Friday, July 13, 2007

Flock jumps a fraction.

Too bad about the site, though.
by AC - permalink

You'll have to forgive me for not delivering the promised Avant Browser 11.5 review, because Flock was updated the day of my last post, and frankly, it's better. The last stable Flock release was 0.7, but apparently the new version was close enough to the target for 1.0 that a skip in version nomenclature was warranted. The beta, 0.8.99, had some notable bugs, most of which have been ironed out for the Flock 0.9 release.

From what I can see, the new release appears to be based on Firefox 2, giving it a number of new features its Firefox 1.5-based predecessor didn't have. The new theme is the most obvious improvement, along with much more comprehensive customization options. In addition, you can now place folders on the bookmarks toolbar, an old Firefox feature that was oddly missing in Flock until now. The range of toolbar buttons has expanded and encompasses all of Flock's custom features, but isn't completely overwhelming as in Netscape. The default toolbar layout is fairly cluttered, though. Click the image below for the slightly modified layout I've settled on.

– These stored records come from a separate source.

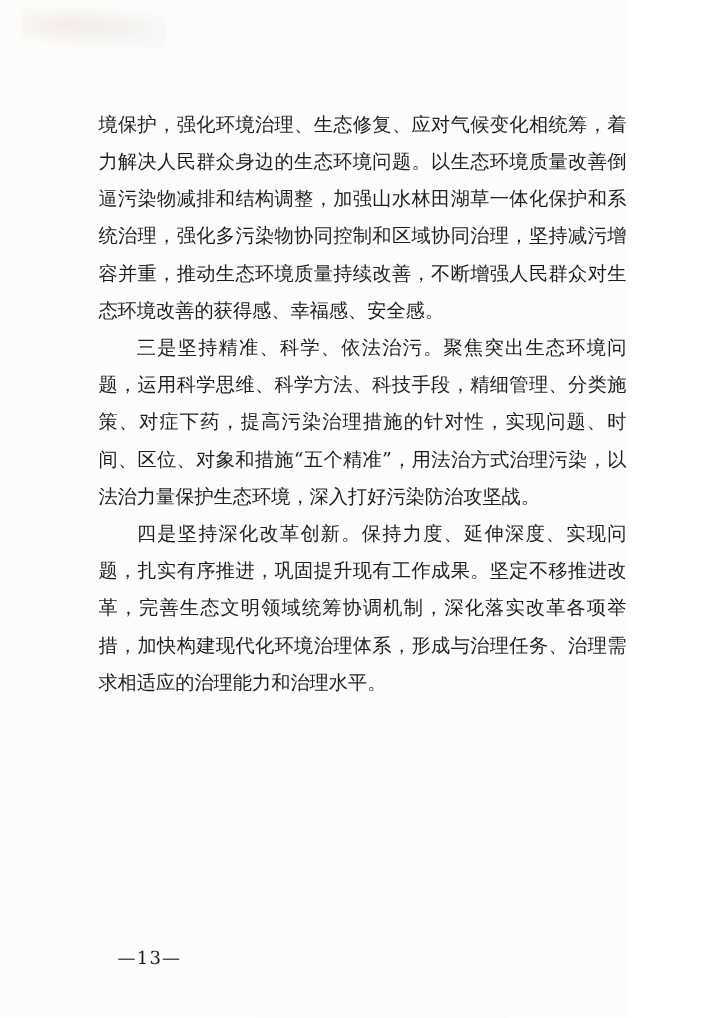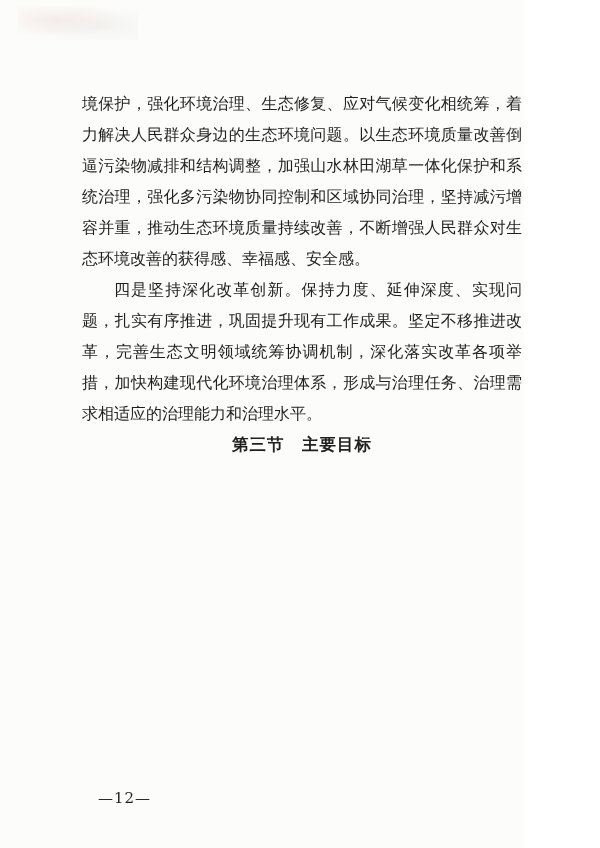--- a/index.html
+++ b/index.html
@@ -63,21 +63,21 @@
 </style>
 </head>
 <body>
 
 <div class="page">
   <div class="scan-artifact"></div>
 
   <div class="content">
     <p class="para">境保护，强化环境治理、生态修复、应对气候变化相统筹，着力解决人民群众身边的生态环境问题。以生态环境质量改善倒逼污染物减排和结构调整，加强山水林田湖草一体化保护和系统治理，强化多污染物协同控制和区域协同治理，坚持减污增容并重，推动生态环境质量持续改善，不断增强人民群众对生态环境改善的获得感、幸福感、安全感。</p>
 
+    <p class="para indent">三是坚持精准、科学、依法治污。聚焦突出生态环境问题，运用科学思维、科学方法、科技手段，精细管理、分类施策、对症下药，提高污染治理措施的针对性，实现问题、时间、区位、对象和措施“五个精准”，用法治方式治理污染，以法治力量保护生态环境，深入打好污染防治攻坚战。</p>
 
     <p class="para indent">四是坚持深化改革创新。保持力度、延伸深度、实现问题，扎实有序推进，巩固提升现有工作成果。坚定不移推进改革，完善生态文明领域统筹协调机制，深化落实改革各项举措，加快构建现代化环境治理体系，形成与治理任务、治理需求相适应的治理能力和治理水平。</p>
 
-    <h2 class="section-heading">第三节　主要目标</h2>
 
   </div>
 
-  <div class="page-number">—12—</div>
+  <div class="page-number">—13—</div>
 </div>
 
 </body></html>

The integrated blog editor is much better now. I've only used it in conjunction with this Blgger account, so mileage may vary and all, but in my case it now features nearly every Blogger posting feature, including images, tags, and most formatting options (no justify options, though), as well as source editing and preview functions. The new Web Clipboard is similar to Opera's, but with more functionality, and it's directly accessible within the blog editor window.

Bookmark management is also vastly improved, this time using Firefox 2's native UI, much better than the previous Flock's overly complicated and somewhat unintuitive in-tab manager. The RSS viewer, already the best in-browser feed reader I've ever used, is slightly better as well. A major new feature is My World, a browser-generated portal, intended as a homepage, that lists new RSS articles, media subscriptions, and recently accessed bookmarks, along with a search bar and some feature quicklinks. Looking closely into it, the My World page is ultimately redundant, and it doesn't help that it takes a curiously long time for the feed list to fill out.

A few other things still need to be addressed before 1.0. In less than a week's worth of use, I've come across a few bugs that should be fixed ASAP, including a couple from the beta that I didn't think could possibly persist to the stable release. There's still only one theme available, and there are only a handful of extensions. A new official site was launched along with 0.9, and unfortunately it's ugly and weird compared to the old one. Flock is still an open-source project, but you'll have to dig around for a while to find any sort of information about getting involved in its development, or to even find the source at all.

Still, the positives dominate the problems with the new release, and of all the major browsers on the market, Flock may well be at the top of the list now. Not bad for a product that hasn't even hit version 1.